::: DATA SHOWN

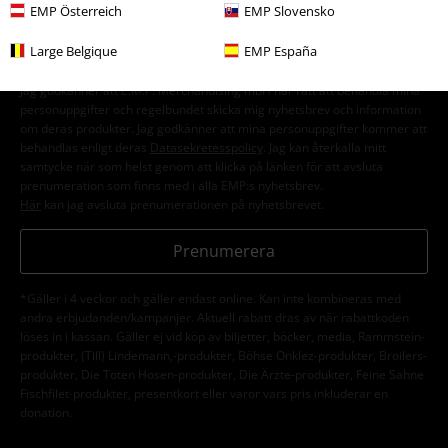
EMP Österreich
EMP Slovensko
Large Belgique
EMP España
Jag godkänner att E.M.P. Merchandising mbH har rätt att behandla mina
personuppgifter och regelbundet skicka mig nyhetsbrev och information
om deras produkter. Jag godkänner att mina personuppgifter kommer att
behandlas enligt deras
Datasekretesspolicy
. Jag kan återkalla mitt
samtycke när som helst genom att klicka på länken för att avsluta
prenumeration som finns med i alla EMP:s nyhetsbrev.
Här
kan jag avsluta prenumerationen på nyhetsbrevet.
Prenumerera
*Gäller i 4 veckor och gäller endast online. Kan inte kombineras med
andra erbjudanden/kampanjer. Aktuell rabatt dras av när rabattkoden
löses in i kassan. Gäller ej vid köp av biljetter, böcker, media, Rammstein-
produkter, (Till) Lindemann,-produkter, Böhse Onklez-produkter, Broilers-
produkter, Die Toten Hosen-produkter, Die Ärzte-produkter, Feine Sahne
Fischfilet-produkter, presentkort eller varor vars pris inkluderar en
donation.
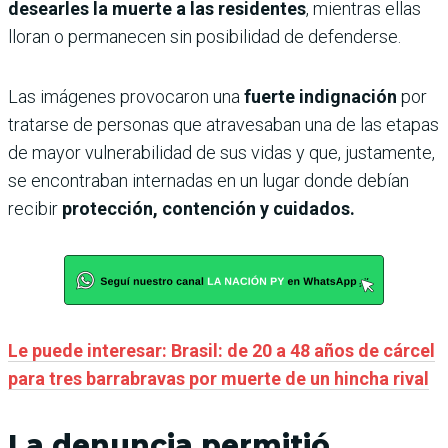
desearles la muerte a las residentes
, mientras ellas
lloran o permanecen sin posibilidad de defenderse.
Las imágenes provocaron una
fuerte indignación
por
tratarse de personas que atravesaban una de las etapas
de mayor vulnerabilidad de sus vidas y que, justamente,
se encontraban internadas en un lugar donde debían
recibir
protección, contención y cuidados.
Le puede interesar: Brasil: de 20 a 48 años de cárcel
para tres barrabravas por muerte de un hincha rival
La denuncia permitió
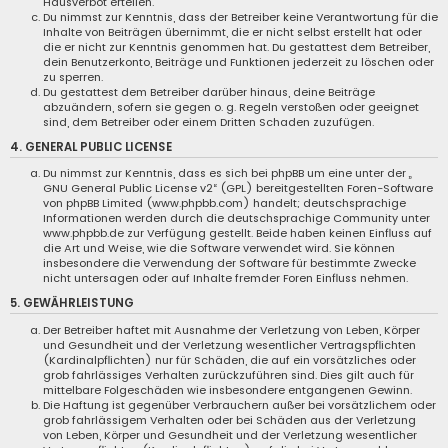
Hausverbot erteilen.
Du nimmst zur Kenntnis, dass der Betreiber keine Verantwortung für die
Inhalte von Beiträgen übernimmt, die er nicht selbst erstellt hat oder
die er nicht zur Kenntnis genommen hat. Du gestattest dem Betreiber,
dein Benutzerkonto, Beiträge und Funktionen jederzeit zu löschen oder
zu sperren.
Du gestattest dem Betreiber darüber hinaus, deine Beiträge
abzuändern, sofern sie gegen o. g. Regeln verstoßen oder geeignet
sind, dem Betreiber oder einem Dritten Schaden zuzufügen.
4. GENERAL PUBLIC LICENSE
Du nimmst zur Kenntnis, dass es sich bei phpBB um eine unter der „
GNU General Public License v2
“ (GPL) bereitgestellten Foren-Software
von phpBB Limited (www.phpbb.com) handelt; deutschsprachige
Informationen werden durch die deutschsprachige Community unter
www.phpbb.de zur Verfügung gestellt. Beide haben keinen Einfluss auf
die Art und Weise, wie die Software verwendet wird. Sie können
insbesondere die Verwendung der Software für bestimmte Zwecke
nicht untersagen oder auf Inhalte fremder Foren Einfluss nehmen.
5. GEWÄHRLEISTUNG
Der Betreiber haftet mit Ausnahme der Verletzung von Leben, Körper
und Gesundheit und der Verletzung wesentlicher Vertragspflichten
(Kardinalpflichten) nur für Schäden, die auf ein vorsätzliches oder
grob fahrlässiges Verhalten zurückzuführen sind. Dies gilt auch für
mittelbare Folgeschäden wie insbesondere entgangenen Gewinn.
Die Haftung ist gegenüber Verbrauchern außer bei vorsätzlichem oder
grob fahrlässigem Verhalten oder bei Schäden aus der Verletzung
von Leben, Körper und Gesundheit und der Verletzung wesentlicher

::::::

WHAT THE TASK REQUIRES - Please transcribe the material above exactly as written. Leave the pictures out.

TASK OUTPUT -
EMP Österreich
EMP Slovensko
Large Belgique
EMP España
Jag godkänner att E.M.P. Merchandising mbH har rätt att behandla mina
personuppgifter och regelbundet skicka mig nyhetsbrev och information
om deras produkter. Jag godkänner att mina personuppgifter kommer att
behandlas enligt deras
Datasekretesspolicy
. Jag kan återkalla mitt
samtycke när som helst genom att klicka på länken för att avsluta
prenumeration som finns med i alla EMP:s nyhetsbrev.
Här
kan jag avsluta prenumerationen på nyhetsbrevet.
Prenumerera
*Gäller i 4 veckor och gäller endast online. Kan inte kombineras med
andra erbjudanden/kampanjer. Aktuell rabatt dras av när rabattkoden
löses in i kassan. Gäller ej vid köp av biljetter, böcker, media, Rammstein-
produkter, (Till) Lindemann,-produkter, Böhse Onklez-produkter, Broilers-
produkter, Die Toten Hosen-produkter, Die Ärzte-produkter, Feine Sahne
Fischfilet-produkter, presentkort eller varor vars pris inkluderar en
donation.
desearles la muerte a las residentes
, mientras ellas
lloran o permanecen sin posibilidad de defenderse.
Las imágenes provocaron una
fuerte indignación
por
tratarse de personas que atravesaban una de las etapas
de mayor vulnerabilidad de sus vidas y que, justamente,
se encontraban internadas en un lugar donde debían
recibir
protección, contención y cuidados.
Le puede interesar: Brasil: de 20 a 48 años de cárcel
para tres barrabravas por muerte de un hincha rival
La denuncia permitió
Hausverbot erteilen.
Du nimmst zur Kenntnis, dass der Betreiber keine Verantwortung für die
Inhalte von Beiträgen übernimmt, die er nicht selbst erstellt hat oder
die er nicht zur Kenntnis genommen hat. Du gestattest dem Betreiber,
dein Benutzerkonto, Beiträge und Funktionen jederzeit zu löschen oder
zu sperren.
Du gestattest dem Betreiber darüber hinaus, deine Beiträge
abzuändern, sofern sie gegen o. g. Regeln verstoßen oder geeignet
sind, dem Betreiber oder einem Dritten Schaden zuzufügen.
4. GENERAL PUBLIC LICENSE
Du nimmst zur Kenntnis, dass es sich bei phpBB um eine unter der „
GNU General Public License v2
“ (GPL) bereitgestellten Foren-Software
von phpBB Limited (www.phpbb.com) handelt; deutschsprachige
Informationen werden durch die deutschsprachige Community unter
www.phpbb.de zur Verfügung gestellt. Beide haben keinen Einfluss auf
die Art und Weise, wie die Software verwendet wird. Sie können
insbesondere die Verwendung der Software für bestimmte Zwecke
nicht untersagen oder auf Inhalte fremder Foren Einfluss nehmen.
5. GEWÄHRLEISTUNG
Der Betreiber haftet mit Ausnahme der Verletzung von Leben, Körper
und Gesundheit und der Verletzung wesentlicher Vertragspflichten
(Kardinalpflichten) nur für Schäden, die auf ein vorsätzliches oder
grob fahrlässiges Verhalten zurückzuführen sind. Dies gilt auch für
mittelbare Folgeschäden wie insbesondere entgangenen Gewinn.
Die Haftung ist gegenüber Verbrauchern außer bei vorsätzlichem oder
grob fahrlässigem Verhalten oder bei Schäden aus der Verletzung
von Leben, Körper und Gesundheit und der Verletzung wesentlicher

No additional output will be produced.